Turning again to Jesus’ sayings in the sermon that proceeds this story, we read there his statement that ‘a disciple is not above his teacher’. Maybe this story is also showing us how this is worked out. Of course, the fact that the Son of God should have things to learn while being the son of man is a hard idea to get our heads around… but if nothing else, Jesus is surely modelling to us what discipleship is. It seems that Jesus was in a permanent state of expectation about seeing God’s kingdom wherever he looked, and that includes in the life and attitudes of someone from a very different background. This sort of discipleship is reminiscent of the sense of discovery and expectation we see in young children.

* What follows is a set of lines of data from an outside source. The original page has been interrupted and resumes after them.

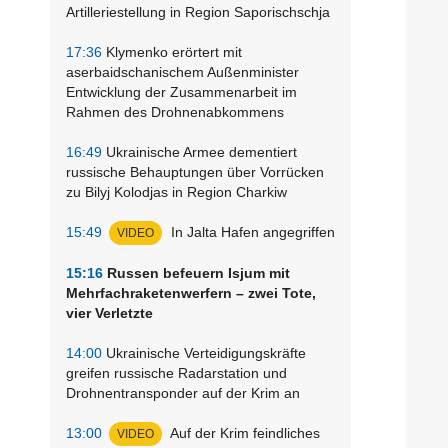
Artilleriestellung in Region Saporischschja
17:36
Klymenko erörtert mit
aserbaidschanischem Außenminister
Entwicklung der Zusammenarbeit im
Rahmen des Drohnenabkommens
16:49
Ukrainische Armee dementiert
russische Behauptungen über Vorrücken
zu Bilyj Kolodjas in Region Charkiw
15:49
In Jalta Hafen angegriffen
VIDEO
15:16
Russen befeuern Isjum mit
Mehrfachraketenwerfern – zwei Tote,
vier Verletzte
14:00
Ukrainische Verteidigungskräfte
greifen russische Radarstation und
Drohnentransponder auf der Krim an
13:00
Auf der Krim feindliches
VIDEO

Like children turning up stones, Jesus enters situations expecting to find God there and is curious to know what it will look like; and he is then delighted when it takes him by surprise.
Messy Church is by its very nature is a melting pot of difference – different ages, stages of faith and attitudes to church, varieties of spiritual experiences and cultural expectations. There is often very little that is homogenous about this intergenerational mix, and yet it is this very Smorgasbord of difference that offers the exciting possibility of learning from each other, arguably more than we could ever learn in a more siloed approach to church. Maybe this is the surprise discipleship that we all, like Jesus, need to experience? No wonder that Messy Church is calling into question some of the traditional models of discipleship, simply because it is working alongside people who come from backgrounds with very little faith experience or none.
The dynamic between discipleship and difference set us off thinking about our own particular situations and our own discipleship journeys. If we are being changed as disciples – in other words, becoming ‘different’ because of our encounter with Christ – then discipleship and difference certainly do belong together. This story reminds us that we can learn about discipleship even from those who aren’t disciples and that faith lessons often come outside normal church contexts. Like the work of the Spirit, which blows where it wills, discipleship lessons aren’t tidy, linear and controllable either. As one member of the group observed, based on a recent experience, discipleship growth is like a wild flower garden where we are often taken by surprise and delighted by what ‘chooses’ to come up!
Our time together was rich, particularly as it prompted stories of our own experiences of God at work in surprising people and in unexpected ways. But then again, why are we surprised? This is clearly the way God works!